« Tu fais tes pirouettes, sois consciente de toi, ne regarde personne. » Dans son cours de danse classique, Michel Gascard distille des conseils entre deux exercices. Tous les élèves écoutent avec attention ce professeur, qui a créé à Lausanne (Suisse) l’école-atelier Rudra Béjart avec le chorégraphe Maurice Béjart en 1992. Il la dirige depuis 2007. Pendant ce cours, les premières et deuxièmes années sont mélangés, filles et garçons. Ils sont une quarantaine d’étudiants au total, âgés de 16 à 20 ans et venus des quatre coins du monde.

Parmi eux, le Français Erwan Jean-Pouvreau. Pour lui, comme pour ses camarades, être à Lausanne, dans cette école de danse installée dans le même bâtiment que la célèbre compagnie Béjart Ballet Lausanne – fondée également par Maurice Béjart en 1987 –, était un rêve. Un rêve de danse pas forcément toujours évident à assumer surtout quand on est petit, face aux moqueries – Erwan s’est arrêté de danser quelques années. Mais un rêve devenu réalité lorsqu’il a été sélectionné, avec une vingtaine d’autres, parmi quelque deux cents candidats.

« Nous ne venons pas ici uniquement pour parfaire notre technique, mais aussi pour comprendre qui nous sommes. Pour reprendre les termes de Maurice Béjart, Rudra, c’est une école de la vie », témoigne ce Parisien tout juste âgé de 20 ans en deuxième année de cursus. A Paris, Erwan Jean-Pouvreau partageait son temps entre les cours le matin, au lycée Racine, dans le 8e arrondissement de Paris, et le conservatoire de danse l’après-midi, où « nous n’avions que deux heures de danse par jour ». Il a obtenu un bac S.

A Lausanne, il travaille non-stop. Un rythme de grand sportif pendant les deux années de formation : dix heures de danse par jour, six jours sur sept, du classique, du moderne, mais aussi du théâtre, du chant, des percussions, et du kendo, un art traditionnel du sabre japonais. Cette pratique alliant souffle, posture, concentration, intériorité et tranché est enseignée trois fois par semaine.
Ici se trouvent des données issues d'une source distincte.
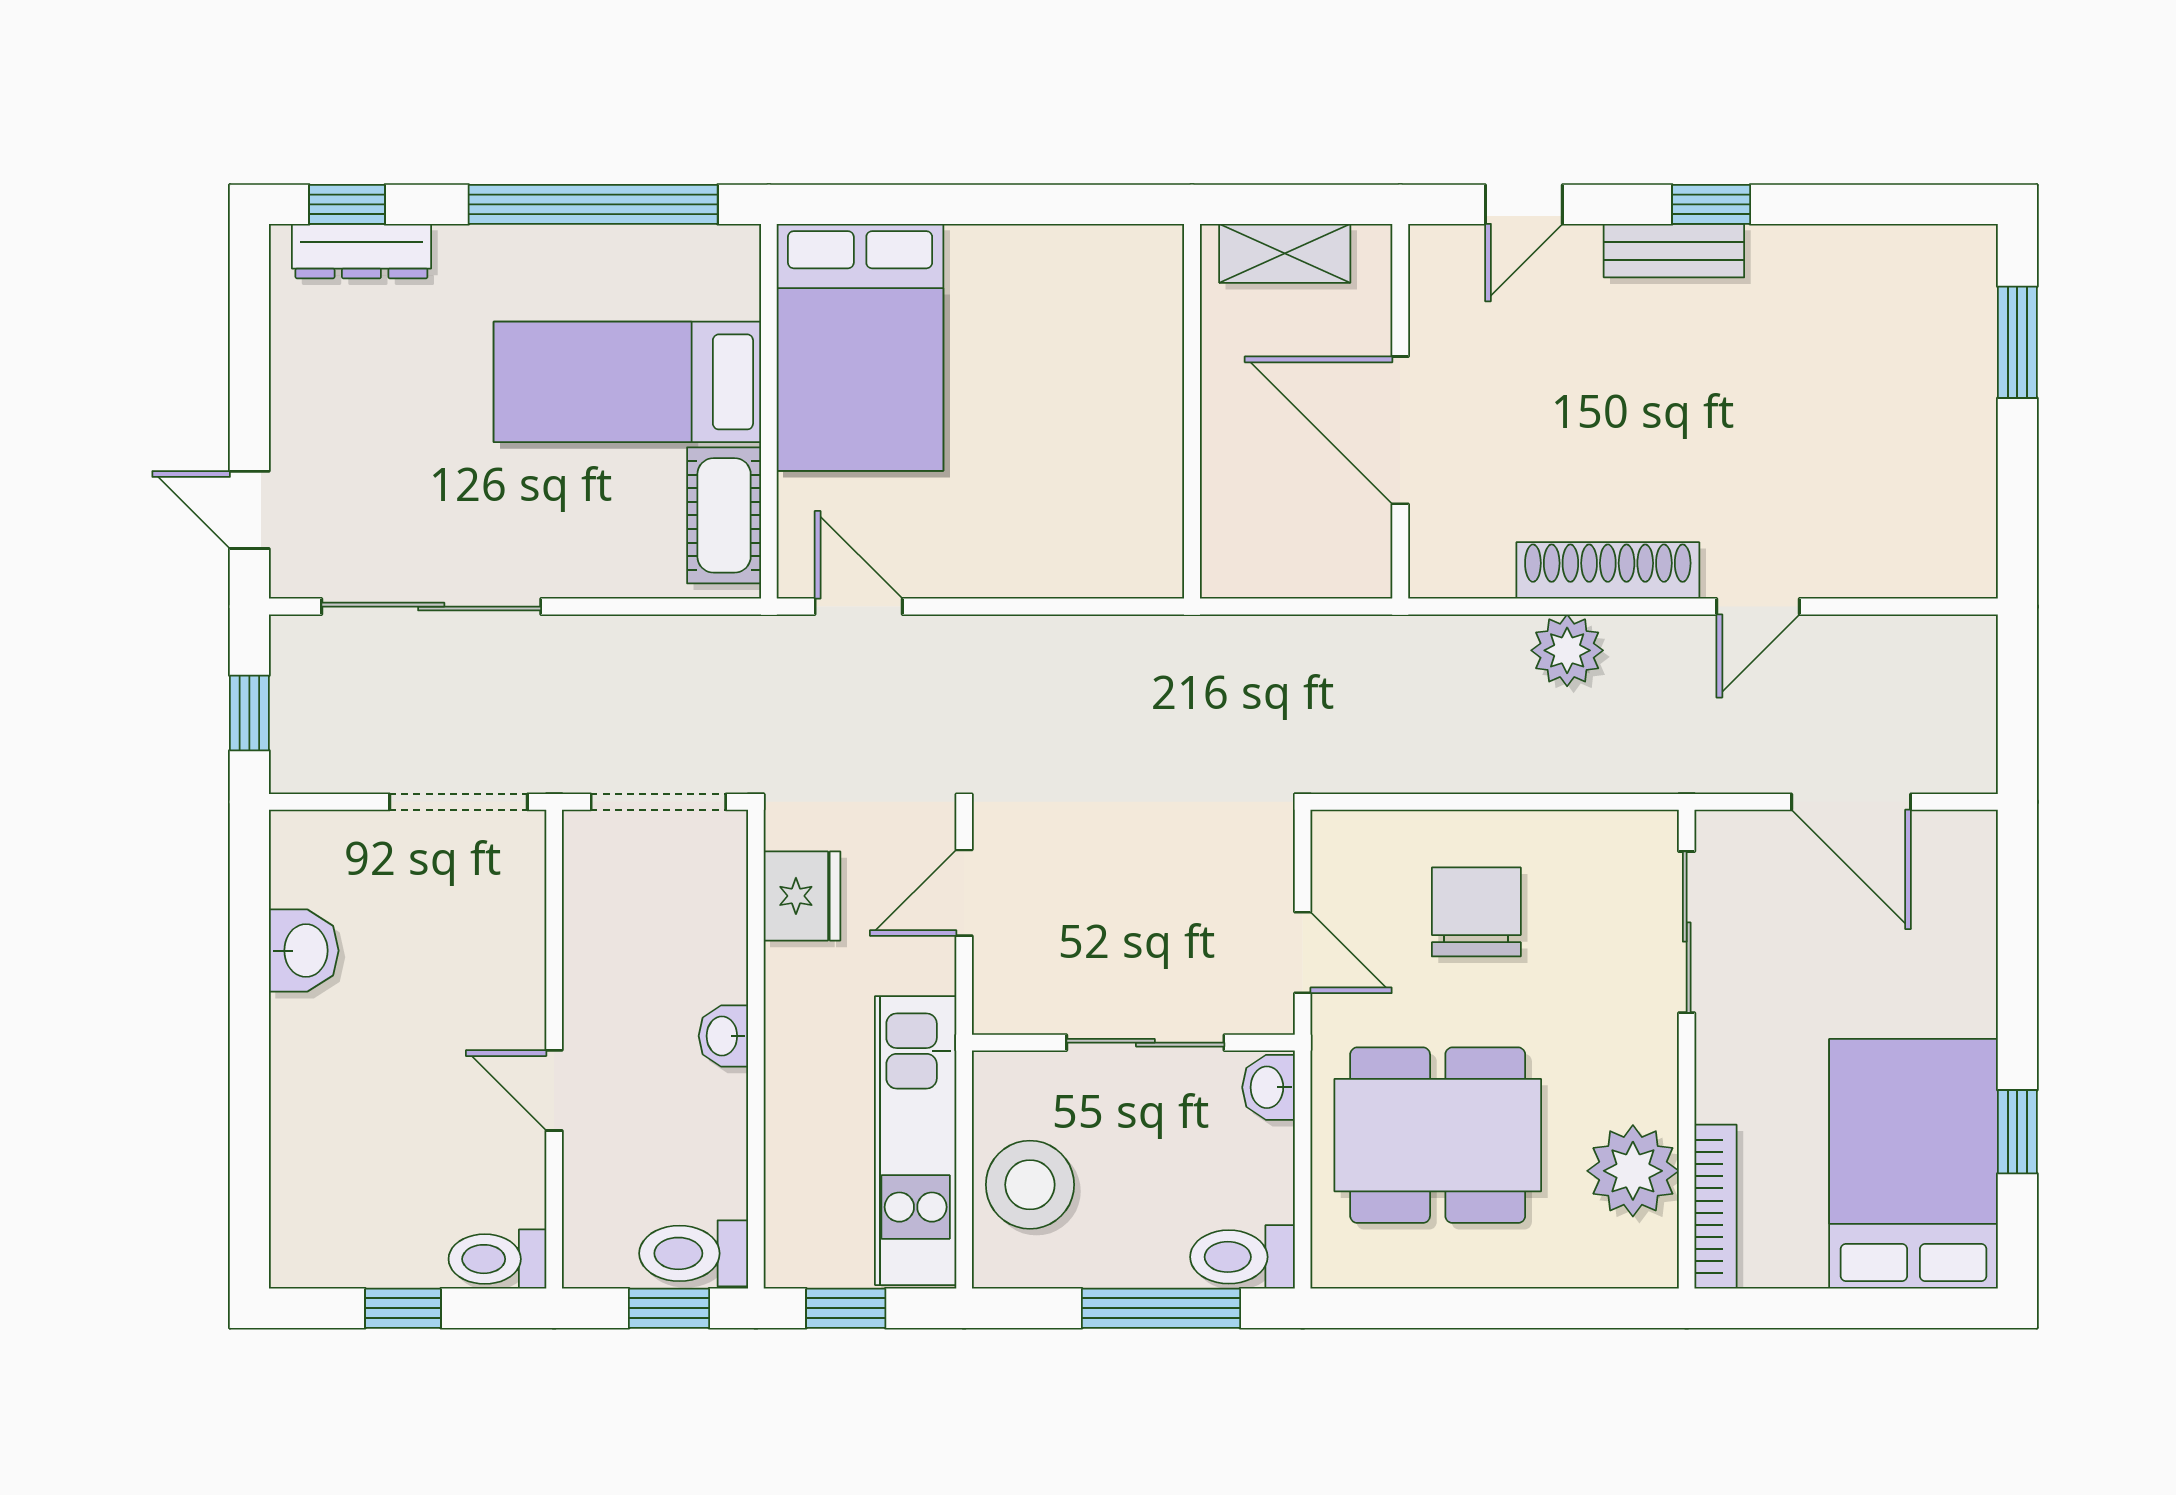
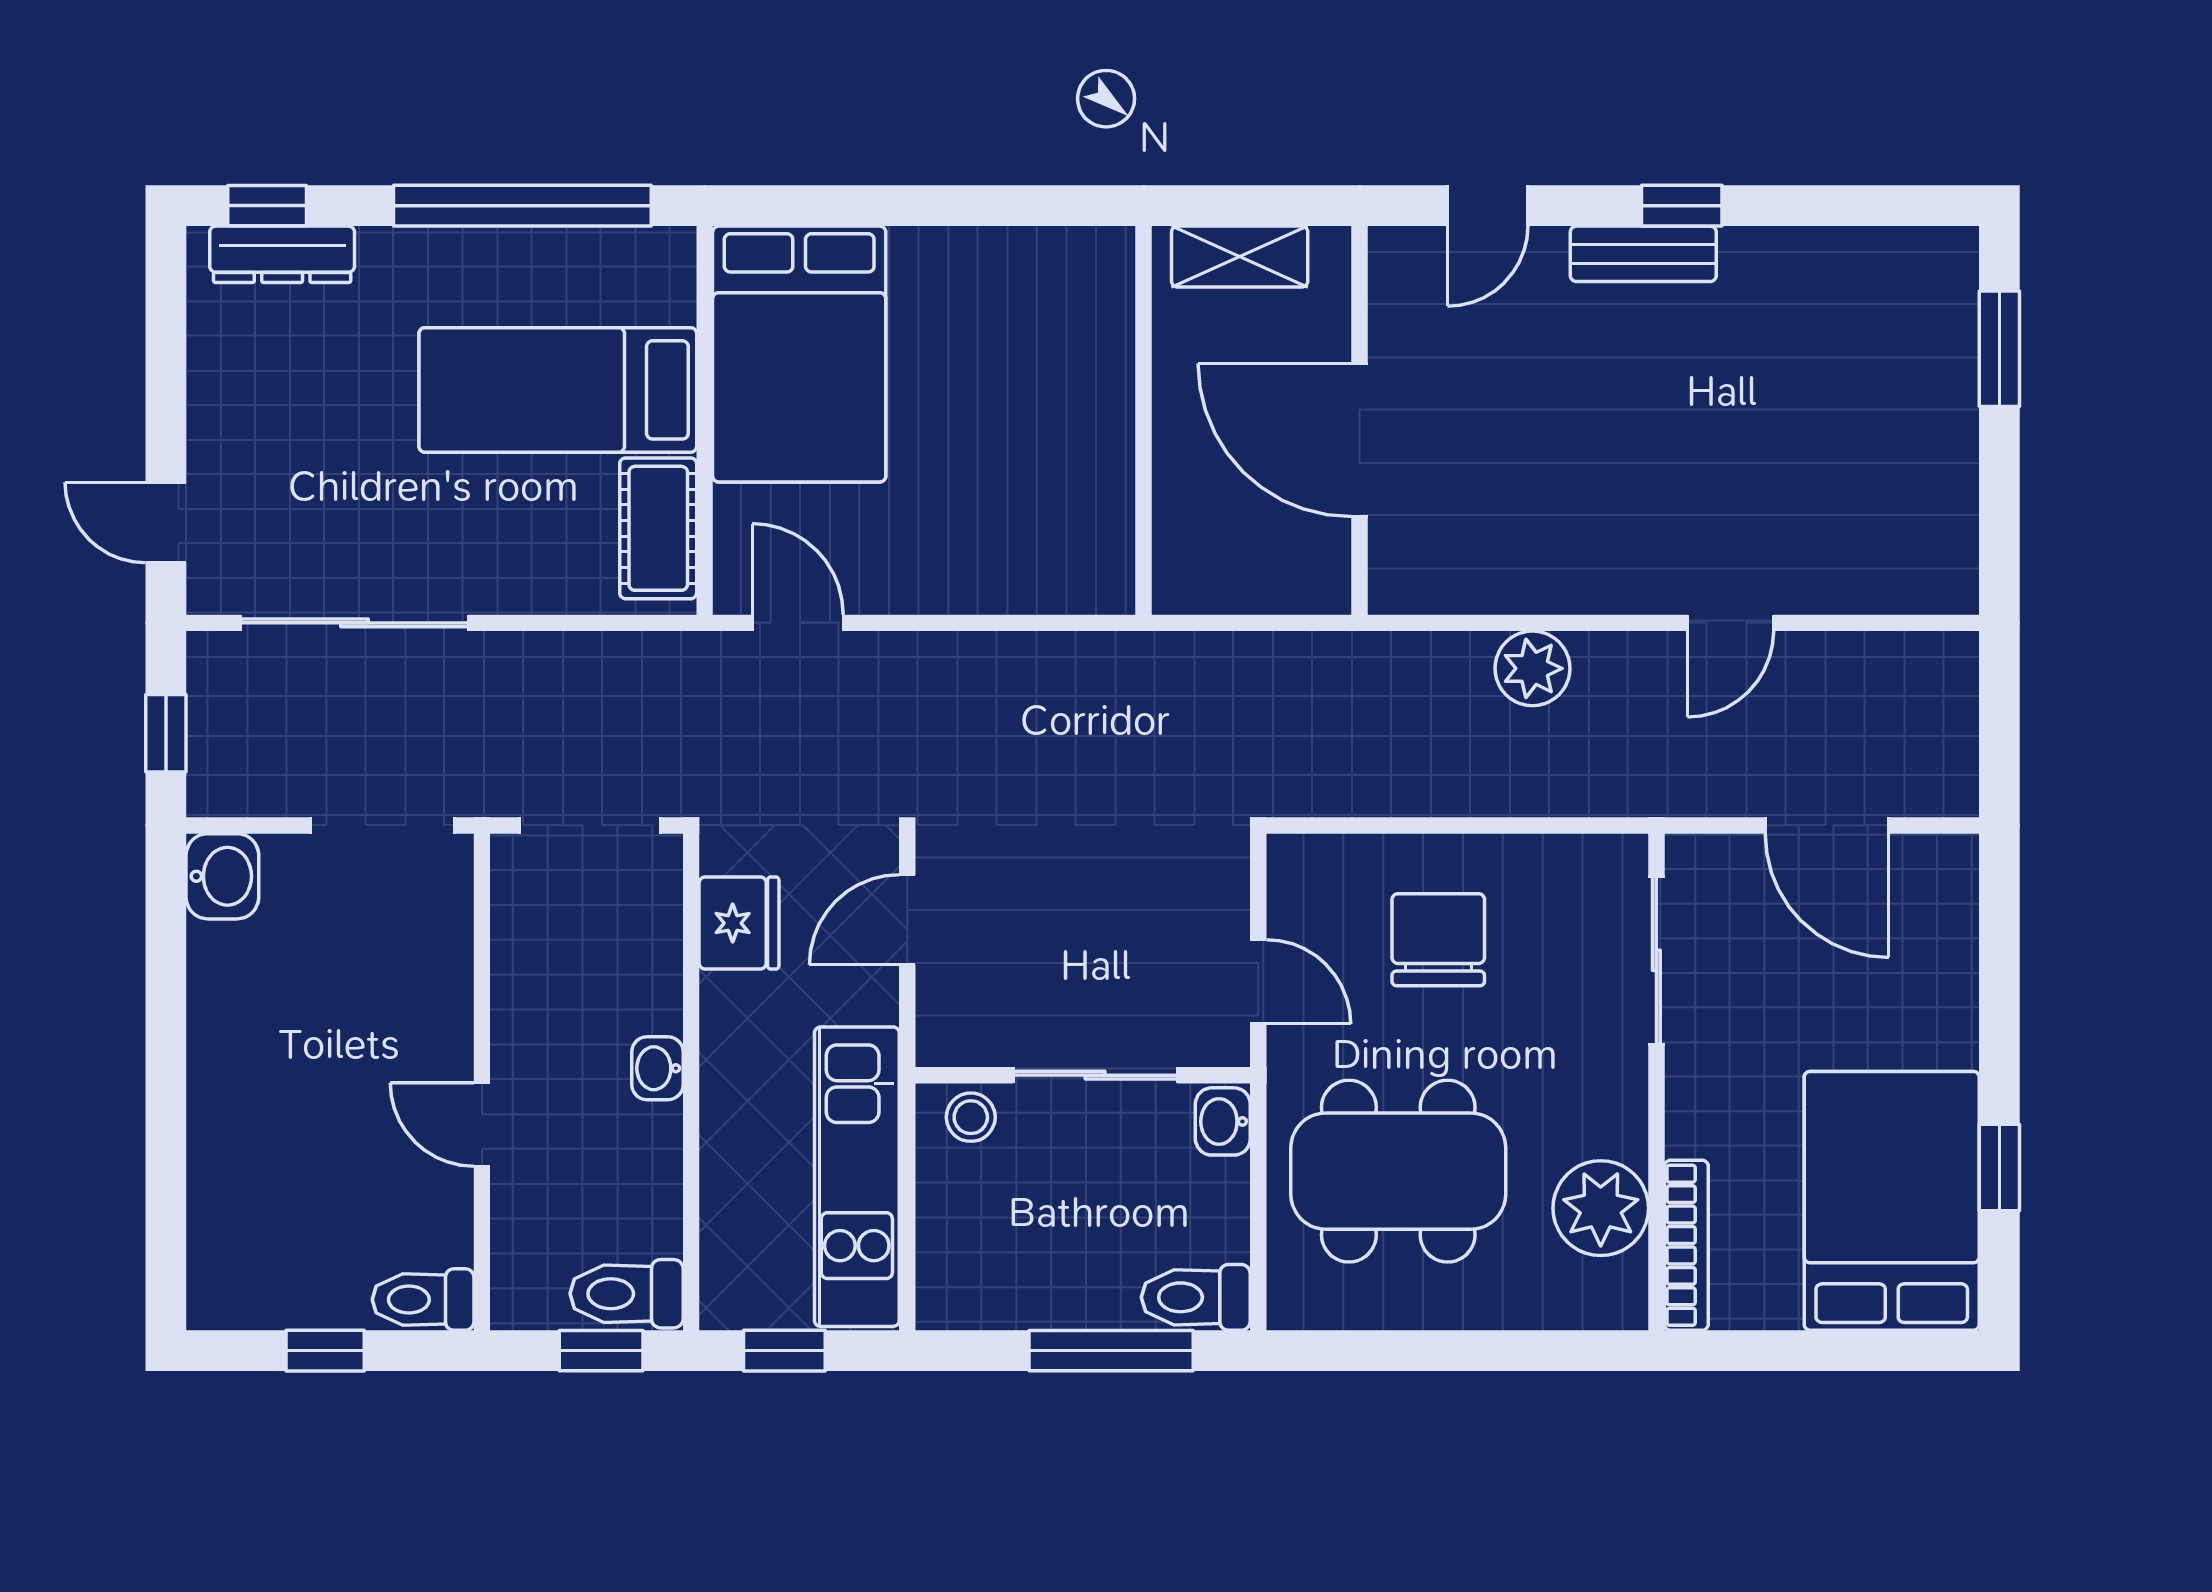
shoe rack: (1608, 570) -> (1575, 585), removed
washbasin: (304, 951) -> (222, 876), moved
stool: (1030, 1185) -> (971, 1117), moved, width x0.53, depth x0.53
Elle est considérée comme l’un des piliers de Rudra, selon Michel Gascard. Les jeunes danseurs, qui tous ont l’impression d’appartenir à une même famille, partagent beaucoup, y compris en dehors de l’école. Ils participent également à des spectacles, en créent aussi.Un bon équilibre, pour le mental comme pour le physique. Et l’enseignement est gratuit – seul le logement n’est pas pris en charge.

« Ces deux années sont très riches, nous apprenons à nous adapter en permanence », explique Erwan. Les exigences des chorégraphes, dans le monde entier, sont de plus en plus importantes et l’objectif de Rudra est de pouvoir y répondre. Pour le jeune étudiant danseur, l’après-Rudra a d’ailleurs déjà commencé. Il a passé une audition pour une compagnie de danse en France. Il attend la réponse. Mais, à l’instar de tous les « rudristes » avant lui, il n’aura pas de mal à devenir danseur professionnel.